(Saved data entries)
************
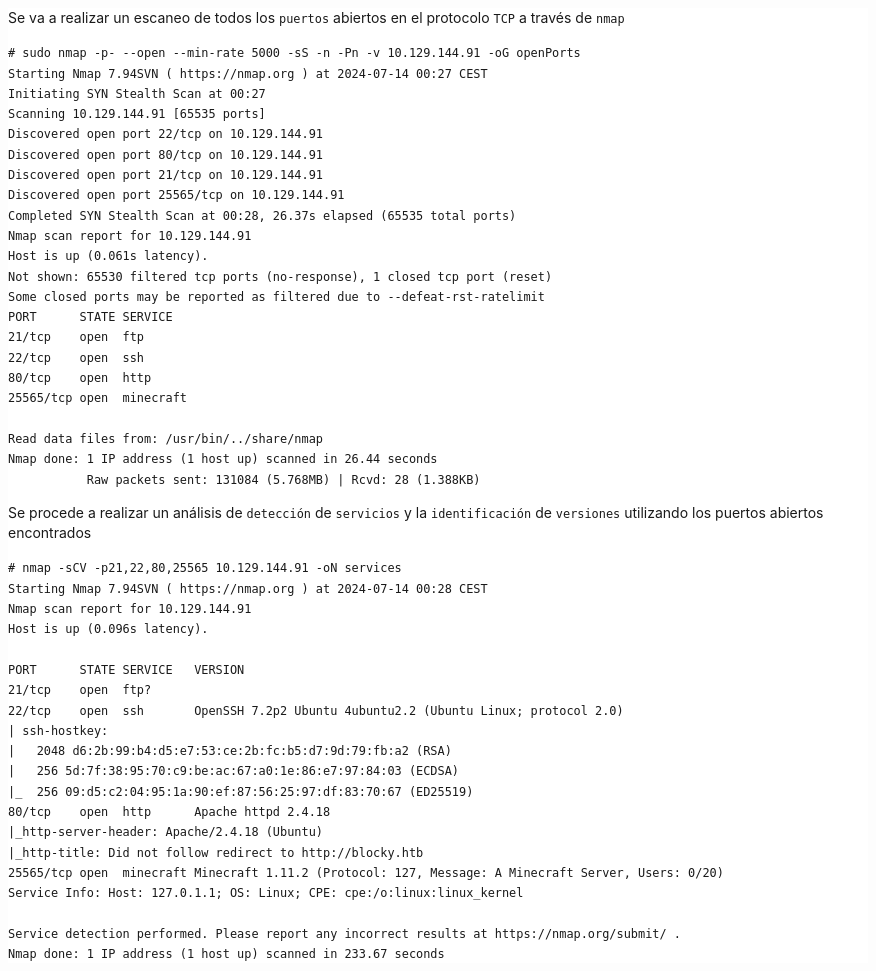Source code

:Se va a realizar un escaneo de todos los `puertos` abiertos en el protocolo `TCP` a través de `nmap`

```
# sudo nmap -p- --open --min-rate 5000 -sS -n -Pn -v 10.129.144.91 -oG openPorts
Starting Nmap 7.94SVN ( https://nmap.org ) at 2024-07-14 00:27 CEST
Initiating SYN Stealth Scan at 00:27
Scanning 10.129.144.91 [65535 ports]
Discovered open port 22/tcp on 10.129.144.91
Discovered open port 80/tcp on 10.129.144.91
Discovered open port 21/tcp on 10.129.144.91
Discovered open port 25565/tcp on 10.129.144.91
Completed SYN Stealth Scan at 00:28, 26.37s elapsed (65535 total ports)
Nmap scan report for 10.129.144.91
Host is up (0.061s latency).
Not shown: 65530 filtered tcp ports (no-response), 1 closed tcp port (reset)
Some closed ports may be reported as filtered due to --defeat-rst-ratelimit
PORT      STATE SERVICE
21/tcp    open  ftp
22/tcp    open  ssh
80/tcp    open  http
25565/tcp open  minecraft

Read data files from: /usr/bin/../share/nmap
Nmap done: 1 IP address (1 host up) scanned in 26.44 seconds
           Raw packets sent: 131084 (5.768MB) | Rcvd: 28 (1.388KB)
```

Se procede a realizar un análisis de `detección` de `servicios` y la `identificación` de `versiones` utilizando los puertos abiertos encontrados

```
# nmap -sCV -p21,22,80,25565 10.129.144.91 -oN services                   
Starting Nmap 7.94SVN ( https://nmap.org ) at 2024-07-14 00:28 CEST
Nmap scan report for 10.129.144.91
Host is up (0.096s latency).

PORT      STATE SERVICE   VERSION
21/tcp    open  ftp?
22/tcp    open  ssh       OpenSSH 7.2p2 Ubuntu 4ubuntu2.2 (Ubuntu Linux; protocol 2.0)
| ssh-hostkey: 
|   2048 d6:2b:99:b4:d5:e7:53:ce:2b:fc:b5:d7:9d:79:fb:a2 (RSA)
|   256 5d:7f:38:95:70:c9:be:ac:67:a0:1e:86:e7:97:84:03 (ECDSA)
|_  256 09:d5:c2:04:95:1a:90:ef:87:56:25:97:df:83:70:67 (ED25519)
80/tcp    open  http      Apache httpd 2.4.18
|_http-server-header: Apache/2.4.18 (Ubuntu)
|_http-title: Did not follow redirect to http://blocky.htb
25565/tcp open  minecraft Minecraft 1.11.2 (Protocol: 127, Message: A Minecraft Server, Users: 0/20)
Service Info: Host: 127.0.1.1; OS: Linux; CPE: cpe:/o:linux:linux_kernel

Service detection performed. Please report any incorrect results at https://nmap.org/submit/ .
Nmap done: 1 IP address (1 host up) scanned in 233.67 seconds
```
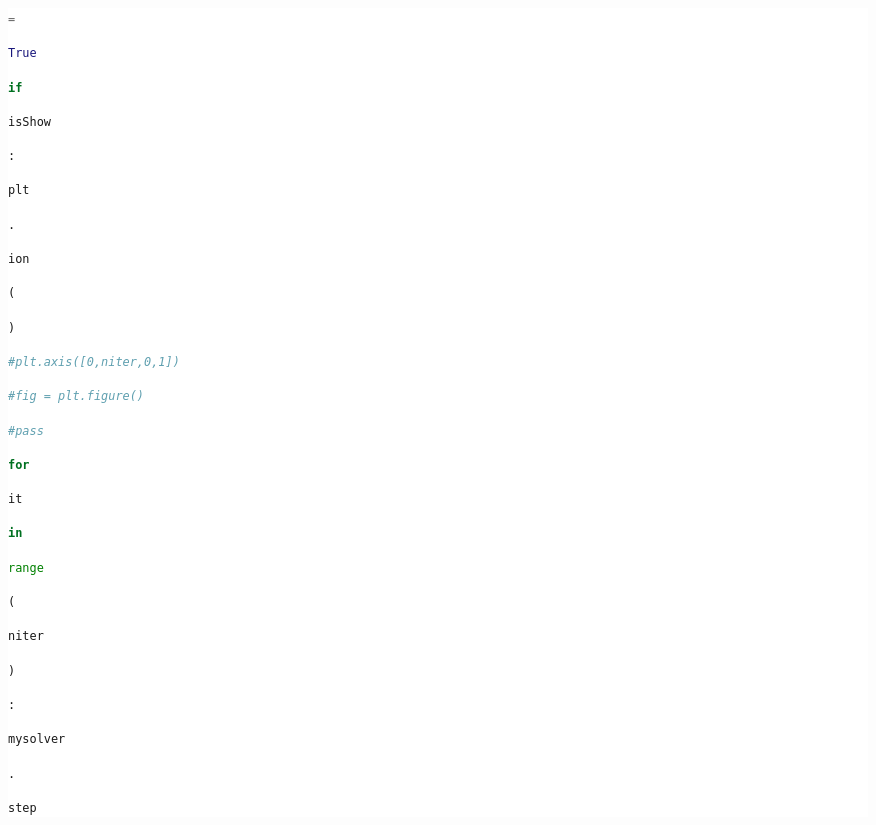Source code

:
 ```python
=
```
```python
True
```
```python
if
```
```python
isShow
```
```python
:
```
```python
plt
```
```python
.
```
```python
ion
```
```python
(
```
```python
)
```
```python
#plt.axis([0,niter,0,1])
```
```python
#fig = plt.figure()
```
```python
#pass
```
```python
for
```
```python
it
```
```python
in
```
```python
range
```
```python
(
```
```python
niter
```
```python
)
```
```python
:
```
```python
mysolver
```
```python
.
```
```python
step
```
```python
```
************
BRIEF:
The required answer is each line of the data in which the word "puertos" appears.

RESPONSE:
:Se va a realizar un escaneo de todos los `puertos` abiertos en el protocolo `TCP` a través de `nmap`
Se procede a realizar un análisis de `detección` de `servicios` y la `identificación` de `versiones` utilizando los puertos abiertos encontrados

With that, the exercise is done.